I'm really stuck; I can't see any reason why this shouldn't work for me, since Russel's Blog seems to have had no problems with it using almost identical hardware.

If anyone can take the time to help me figure this out I'd really appreciate it.

taiji_jian
April 19th, 2009, 01:21 AM
Update:

I can confirm that this is indeed Ubuntu-related. This morning I installed XP on the X40/CF card and it worked fine. Install went smoothly, and it has been chugging along with no complaints the rest of the day. I rebooted several times, and copied 15GB of stuff to it from my USB hard drive to stress test the CF card.

Any ideas?

rneches
April 26th, 2009, 09:41 AM
That's weird.

Many (most?) CF cards have defective DMA controllers (mine does). Evidently this is the difference between "gold" and regular CF cards; the "gold" ones aren't defective.

Try disabling DMA. That may make it more reliable, but slower.

I'm running a stock Linus kernel, and the behavior seems to be to disable DMA if the controller doesn't behave itself. I think Windows does the same thing. Ubuntu may have patched their distribution kernel to be more tolerant of DMA naughtyness, since most hardware has some kind of harmless flakyness. Total speculation, though.

Russell

rneches
April 26th, 2009, 09:47 AM
Did you follow this part of my instructions in the post?

/dev/hda {
write_cache = on
io32_support = 3
dma = on
lookahead = on
interrupt_unmask = on
}

If so, try deleting that config file.

Russell

taiji_jian
April 26th, 2009, 03:58 PM
Hi Russel,

Thanks a lot for taking time to look at my thread. I've been working on this as best I can on my own, and filed a bug about it on Launchpad:

https://bugs.launchpad.net/ubuntu/+source/linux/+bug/363786

I did try disabling DMA, both in hardware with my X40's BIOS, and in software with kernel boot parameters and hdparm.

I also tried using the hdparm.conf you suggested.

This appears to be a kernel bug. Over the weekend I installed Fedora 10 ran it with no problems for about 10 hours.

I also tried using the 2.6.29 kernel from kernel.ubuntu.com. It *seemed* to work, but I couldn't really put the system under any kind of normal use load because the drivers for my graphics card are broken with that kernel. I also tried 2.6.30rc3 from kernel.ubunt.com and it DOES have the same problem.

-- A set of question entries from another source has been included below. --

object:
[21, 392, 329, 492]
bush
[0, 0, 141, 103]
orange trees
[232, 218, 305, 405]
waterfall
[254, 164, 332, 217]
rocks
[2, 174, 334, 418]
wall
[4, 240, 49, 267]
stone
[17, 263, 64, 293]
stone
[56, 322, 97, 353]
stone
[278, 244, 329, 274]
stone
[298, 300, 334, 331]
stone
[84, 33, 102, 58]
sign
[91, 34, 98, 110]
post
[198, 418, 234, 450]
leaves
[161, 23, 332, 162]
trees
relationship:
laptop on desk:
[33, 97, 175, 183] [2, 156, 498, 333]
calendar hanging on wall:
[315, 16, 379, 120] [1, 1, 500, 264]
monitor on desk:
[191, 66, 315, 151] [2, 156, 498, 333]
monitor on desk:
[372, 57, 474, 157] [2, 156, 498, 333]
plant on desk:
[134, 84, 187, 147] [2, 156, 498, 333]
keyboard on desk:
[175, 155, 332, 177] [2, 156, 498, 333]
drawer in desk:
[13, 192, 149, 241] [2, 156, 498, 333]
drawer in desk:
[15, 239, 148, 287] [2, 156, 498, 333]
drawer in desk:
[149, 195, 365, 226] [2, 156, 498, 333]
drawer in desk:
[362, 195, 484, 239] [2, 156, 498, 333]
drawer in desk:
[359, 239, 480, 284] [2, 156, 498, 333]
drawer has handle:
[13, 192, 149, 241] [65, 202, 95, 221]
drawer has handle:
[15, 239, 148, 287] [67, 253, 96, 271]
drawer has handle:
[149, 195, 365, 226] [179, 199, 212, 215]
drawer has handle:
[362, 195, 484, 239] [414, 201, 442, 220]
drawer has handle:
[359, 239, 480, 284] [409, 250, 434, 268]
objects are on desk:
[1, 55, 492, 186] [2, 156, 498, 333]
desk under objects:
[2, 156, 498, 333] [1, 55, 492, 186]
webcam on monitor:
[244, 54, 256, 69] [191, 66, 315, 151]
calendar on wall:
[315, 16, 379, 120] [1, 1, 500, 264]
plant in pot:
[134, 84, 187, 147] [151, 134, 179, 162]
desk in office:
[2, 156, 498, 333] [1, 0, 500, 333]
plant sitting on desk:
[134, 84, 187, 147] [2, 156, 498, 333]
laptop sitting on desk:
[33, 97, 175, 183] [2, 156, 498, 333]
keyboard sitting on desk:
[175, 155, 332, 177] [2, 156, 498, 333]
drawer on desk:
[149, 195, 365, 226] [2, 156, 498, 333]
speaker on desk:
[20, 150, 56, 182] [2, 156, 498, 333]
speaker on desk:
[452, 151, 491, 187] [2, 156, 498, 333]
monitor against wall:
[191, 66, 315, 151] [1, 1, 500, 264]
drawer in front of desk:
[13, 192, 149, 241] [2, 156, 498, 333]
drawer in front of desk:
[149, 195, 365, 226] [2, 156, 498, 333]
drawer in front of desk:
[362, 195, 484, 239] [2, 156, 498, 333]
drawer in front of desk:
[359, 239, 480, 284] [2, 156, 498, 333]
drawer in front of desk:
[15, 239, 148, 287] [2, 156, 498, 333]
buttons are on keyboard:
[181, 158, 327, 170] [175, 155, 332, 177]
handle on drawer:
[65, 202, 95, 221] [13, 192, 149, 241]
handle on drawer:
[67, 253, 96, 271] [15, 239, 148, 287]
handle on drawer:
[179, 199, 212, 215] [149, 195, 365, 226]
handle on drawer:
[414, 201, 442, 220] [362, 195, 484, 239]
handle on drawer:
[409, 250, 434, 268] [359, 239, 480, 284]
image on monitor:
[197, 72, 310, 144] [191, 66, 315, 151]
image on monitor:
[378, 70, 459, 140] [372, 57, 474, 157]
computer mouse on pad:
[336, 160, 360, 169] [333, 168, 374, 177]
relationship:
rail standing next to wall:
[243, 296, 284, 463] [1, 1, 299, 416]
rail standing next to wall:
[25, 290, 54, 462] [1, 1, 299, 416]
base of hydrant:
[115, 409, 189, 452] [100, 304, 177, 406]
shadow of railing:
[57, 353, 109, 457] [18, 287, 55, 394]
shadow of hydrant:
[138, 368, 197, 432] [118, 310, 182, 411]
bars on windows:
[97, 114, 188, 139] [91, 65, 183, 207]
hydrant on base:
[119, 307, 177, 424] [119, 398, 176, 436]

I'm getting kind of worried that even after Ubuntu moves to an upstream kernel version I still won't be able to do this.

bonestonne
April 26th, 2009, 04:56 PM
hopefully this is a stupid question, but you remembered to disable a swap partition right?

taiji_jian
April 26th, 2009, 05:08 PM
haha, yeah, no swap on my compact flash. I also mounted the root filesystem with noatime. I've also read about some people doing funky things with /var/log on a ramdisk, but I decided that might be more trouble than it's worth. Also, I actually use the logs.